Camera Distance-aware Top-down Approach for 3D Multi-person Pose Estimation from a Single RGB Image
This addresses the problem of estimating 3D poses for multiple people from a single image, which is incremental as it extends existing single-person methods to a multi-person setting.
The paper tackles 3D multi-person pose estimation from a single RGB image by proposing a camera distance-aware top-down approach, achieving comparable results to state-of-the-art single-person models and significantly outperforming previous multi-person methods on public datasets.

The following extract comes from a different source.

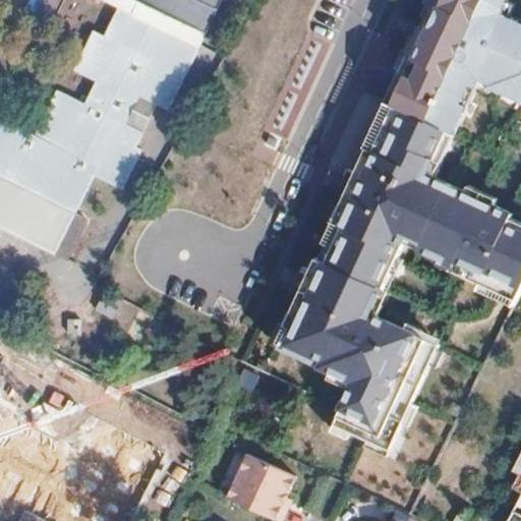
[(0,0),(0,227),(57,255),(76,214),(0,177),(0,0)]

Although significant improvement has been achieved recently in 3D human pose estimation, most of the previous methods only treat a single-person case. In this work, we firstly propose a fully learning-based, camera distance-aware top-down approach for 3D multi-person pose estimation from a single RGB image. The pipeline of the proposed system consists of human detection, absolute 3D human root localization, and root-relative 3D single-person pose estimation modules. Our system achieves comparable results with the state-of-the-art 3D single-person pose estimation models without any groundtruth information and significantly outperforms previous 3D multi-person pose estimation methods on publicly available datasets. The code is available in https://github.com/mks0601/3DMPPE_ROOTNET_RELEASE , https://github.com/mks0601/3DMPPE_POSENET_RELEASE.